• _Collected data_
=-=-=-=-=
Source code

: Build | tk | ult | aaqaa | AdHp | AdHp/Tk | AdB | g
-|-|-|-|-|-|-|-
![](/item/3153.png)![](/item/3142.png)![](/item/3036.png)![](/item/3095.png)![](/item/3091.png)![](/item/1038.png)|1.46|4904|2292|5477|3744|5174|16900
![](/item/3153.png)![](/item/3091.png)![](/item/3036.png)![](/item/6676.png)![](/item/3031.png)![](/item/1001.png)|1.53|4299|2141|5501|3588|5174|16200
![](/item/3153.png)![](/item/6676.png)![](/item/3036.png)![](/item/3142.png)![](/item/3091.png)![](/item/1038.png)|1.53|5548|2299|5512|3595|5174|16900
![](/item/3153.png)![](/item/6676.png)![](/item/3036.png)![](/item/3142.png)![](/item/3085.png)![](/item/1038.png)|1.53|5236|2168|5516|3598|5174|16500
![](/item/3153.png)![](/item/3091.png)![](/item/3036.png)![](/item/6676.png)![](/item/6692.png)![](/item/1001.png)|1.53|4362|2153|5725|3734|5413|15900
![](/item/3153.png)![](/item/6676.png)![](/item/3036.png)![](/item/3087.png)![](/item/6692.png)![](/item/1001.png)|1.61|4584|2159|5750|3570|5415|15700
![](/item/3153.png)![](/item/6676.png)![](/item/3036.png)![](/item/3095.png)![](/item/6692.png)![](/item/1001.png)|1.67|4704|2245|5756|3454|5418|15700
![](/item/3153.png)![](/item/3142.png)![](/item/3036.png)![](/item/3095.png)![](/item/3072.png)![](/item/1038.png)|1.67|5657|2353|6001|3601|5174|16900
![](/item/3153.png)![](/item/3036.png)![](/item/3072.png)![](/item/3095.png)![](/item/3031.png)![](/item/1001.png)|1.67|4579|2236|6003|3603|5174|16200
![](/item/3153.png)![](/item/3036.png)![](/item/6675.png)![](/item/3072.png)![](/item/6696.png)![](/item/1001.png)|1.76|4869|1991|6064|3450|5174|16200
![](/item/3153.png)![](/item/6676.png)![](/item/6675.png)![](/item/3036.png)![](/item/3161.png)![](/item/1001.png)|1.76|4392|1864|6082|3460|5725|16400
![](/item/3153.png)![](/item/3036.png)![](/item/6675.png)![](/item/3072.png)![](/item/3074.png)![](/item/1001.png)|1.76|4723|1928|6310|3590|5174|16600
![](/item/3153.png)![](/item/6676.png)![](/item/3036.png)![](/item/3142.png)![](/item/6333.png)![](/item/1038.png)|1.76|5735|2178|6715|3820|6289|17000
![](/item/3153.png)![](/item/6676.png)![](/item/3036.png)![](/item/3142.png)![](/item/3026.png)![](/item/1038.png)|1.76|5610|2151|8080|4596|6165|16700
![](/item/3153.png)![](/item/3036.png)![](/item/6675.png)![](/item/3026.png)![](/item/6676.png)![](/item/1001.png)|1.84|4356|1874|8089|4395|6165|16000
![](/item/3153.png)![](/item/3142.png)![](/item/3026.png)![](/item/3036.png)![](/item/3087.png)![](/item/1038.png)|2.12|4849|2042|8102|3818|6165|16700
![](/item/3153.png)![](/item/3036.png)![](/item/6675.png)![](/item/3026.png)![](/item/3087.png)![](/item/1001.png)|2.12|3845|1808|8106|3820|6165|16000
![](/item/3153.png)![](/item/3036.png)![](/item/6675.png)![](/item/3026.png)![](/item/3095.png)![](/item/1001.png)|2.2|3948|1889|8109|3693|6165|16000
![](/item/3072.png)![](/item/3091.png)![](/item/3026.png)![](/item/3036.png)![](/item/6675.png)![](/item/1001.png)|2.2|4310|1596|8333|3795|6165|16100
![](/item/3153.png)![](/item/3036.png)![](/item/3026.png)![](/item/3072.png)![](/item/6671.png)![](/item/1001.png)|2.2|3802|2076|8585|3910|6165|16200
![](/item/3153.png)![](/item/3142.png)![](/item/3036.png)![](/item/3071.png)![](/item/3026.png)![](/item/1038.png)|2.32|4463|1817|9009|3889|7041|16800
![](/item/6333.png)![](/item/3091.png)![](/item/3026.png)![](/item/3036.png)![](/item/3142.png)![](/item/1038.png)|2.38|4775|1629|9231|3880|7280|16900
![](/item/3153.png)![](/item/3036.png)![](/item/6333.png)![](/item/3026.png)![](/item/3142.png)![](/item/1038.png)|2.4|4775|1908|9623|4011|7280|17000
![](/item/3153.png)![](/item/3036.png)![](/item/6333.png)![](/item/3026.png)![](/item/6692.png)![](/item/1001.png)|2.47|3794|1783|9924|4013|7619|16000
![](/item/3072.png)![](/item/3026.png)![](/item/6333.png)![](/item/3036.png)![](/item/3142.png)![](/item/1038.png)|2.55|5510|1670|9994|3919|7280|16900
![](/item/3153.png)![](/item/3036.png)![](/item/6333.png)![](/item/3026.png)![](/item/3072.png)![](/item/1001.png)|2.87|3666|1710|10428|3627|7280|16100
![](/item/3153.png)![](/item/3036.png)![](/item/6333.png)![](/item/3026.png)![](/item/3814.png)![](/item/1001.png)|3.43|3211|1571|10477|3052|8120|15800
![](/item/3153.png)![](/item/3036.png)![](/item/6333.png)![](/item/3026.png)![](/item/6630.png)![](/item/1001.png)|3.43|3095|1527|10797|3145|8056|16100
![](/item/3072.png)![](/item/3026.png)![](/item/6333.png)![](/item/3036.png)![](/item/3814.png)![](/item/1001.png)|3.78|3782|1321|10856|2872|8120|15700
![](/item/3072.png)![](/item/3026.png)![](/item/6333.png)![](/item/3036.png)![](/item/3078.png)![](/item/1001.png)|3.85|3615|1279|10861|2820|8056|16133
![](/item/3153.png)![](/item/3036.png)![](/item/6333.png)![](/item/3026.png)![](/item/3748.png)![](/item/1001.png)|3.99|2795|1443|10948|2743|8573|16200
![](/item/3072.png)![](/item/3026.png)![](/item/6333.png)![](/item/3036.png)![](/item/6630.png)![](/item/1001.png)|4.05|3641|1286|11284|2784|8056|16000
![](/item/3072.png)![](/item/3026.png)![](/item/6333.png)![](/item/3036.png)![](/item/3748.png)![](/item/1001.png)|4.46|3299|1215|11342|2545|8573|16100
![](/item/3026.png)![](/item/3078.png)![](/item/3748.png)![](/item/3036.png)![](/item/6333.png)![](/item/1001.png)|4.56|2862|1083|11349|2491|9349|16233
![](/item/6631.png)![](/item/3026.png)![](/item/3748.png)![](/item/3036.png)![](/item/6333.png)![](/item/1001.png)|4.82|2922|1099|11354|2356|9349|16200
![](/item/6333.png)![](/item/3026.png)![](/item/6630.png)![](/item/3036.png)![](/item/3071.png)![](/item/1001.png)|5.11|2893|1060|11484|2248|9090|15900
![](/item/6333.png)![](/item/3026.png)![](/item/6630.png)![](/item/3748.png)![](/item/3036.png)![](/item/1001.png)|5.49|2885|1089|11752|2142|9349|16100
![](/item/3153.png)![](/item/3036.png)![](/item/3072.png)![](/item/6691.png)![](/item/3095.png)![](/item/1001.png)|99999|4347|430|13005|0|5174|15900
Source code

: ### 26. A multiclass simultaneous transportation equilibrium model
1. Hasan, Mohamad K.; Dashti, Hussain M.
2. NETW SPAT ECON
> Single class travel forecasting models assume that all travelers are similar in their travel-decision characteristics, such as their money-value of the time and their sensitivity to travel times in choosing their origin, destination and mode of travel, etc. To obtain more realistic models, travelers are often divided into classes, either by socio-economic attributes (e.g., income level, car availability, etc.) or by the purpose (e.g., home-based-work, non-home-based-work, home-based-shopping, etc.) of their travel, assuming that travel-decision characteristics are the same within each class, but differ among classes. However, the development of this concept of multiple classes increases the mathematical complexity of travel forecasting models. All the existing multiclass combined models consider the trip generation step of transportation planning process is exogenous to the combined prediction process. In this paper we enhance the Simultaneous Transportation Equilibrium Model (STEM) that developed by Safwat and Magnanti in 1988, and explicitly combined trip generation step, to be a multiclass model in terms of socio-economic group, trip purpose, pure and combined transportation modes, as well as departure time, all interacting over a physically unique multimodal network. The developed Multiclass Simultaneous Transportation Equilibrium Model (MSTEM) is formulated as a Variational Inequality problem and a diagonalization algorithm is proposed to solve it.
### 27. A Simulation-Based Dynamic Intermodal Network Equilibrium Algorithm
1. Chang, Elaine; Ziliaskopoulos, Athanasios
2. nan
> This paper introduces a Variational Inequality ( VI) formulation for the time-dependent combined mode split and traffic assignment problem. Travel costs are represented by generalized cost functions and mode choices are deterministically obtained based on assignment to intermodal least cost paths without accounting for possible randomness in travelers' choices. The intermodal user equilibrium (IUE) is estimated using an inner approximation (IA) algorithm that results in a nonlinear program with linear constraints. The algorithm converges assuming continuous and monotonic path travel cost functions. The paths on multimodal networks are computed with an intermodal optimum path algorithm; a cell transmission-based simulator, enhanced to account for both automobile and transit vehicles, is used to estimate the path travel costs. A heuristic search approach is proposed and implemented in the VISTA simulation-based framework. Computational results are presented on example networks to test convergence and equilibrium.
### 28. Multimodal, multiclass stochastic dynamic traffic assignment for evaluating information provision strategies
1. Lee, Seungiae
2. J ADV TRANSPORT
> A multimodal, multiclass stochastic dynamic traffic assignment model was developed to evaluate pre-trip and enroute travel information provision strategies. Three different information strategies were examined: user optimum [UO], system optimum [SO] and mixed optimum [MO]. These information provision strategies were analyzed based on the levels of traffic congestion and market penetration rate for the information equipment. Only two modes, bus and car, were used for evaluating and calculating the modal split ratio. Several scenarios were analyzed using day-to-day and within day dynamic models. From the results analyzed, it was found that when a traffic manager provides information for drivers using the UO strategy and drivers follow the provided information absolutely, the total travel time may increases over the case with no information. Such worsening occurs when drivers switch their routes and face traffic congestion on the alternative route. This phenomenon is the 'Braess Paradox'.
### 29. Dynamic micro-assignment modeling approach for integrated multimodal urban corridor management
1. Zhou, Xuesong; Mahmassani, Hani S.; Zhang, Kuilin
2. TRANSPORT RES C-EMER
=-=-=-=-=
Identify how many lines in the entries above contain the word "stochastic" and provide only that figure.

2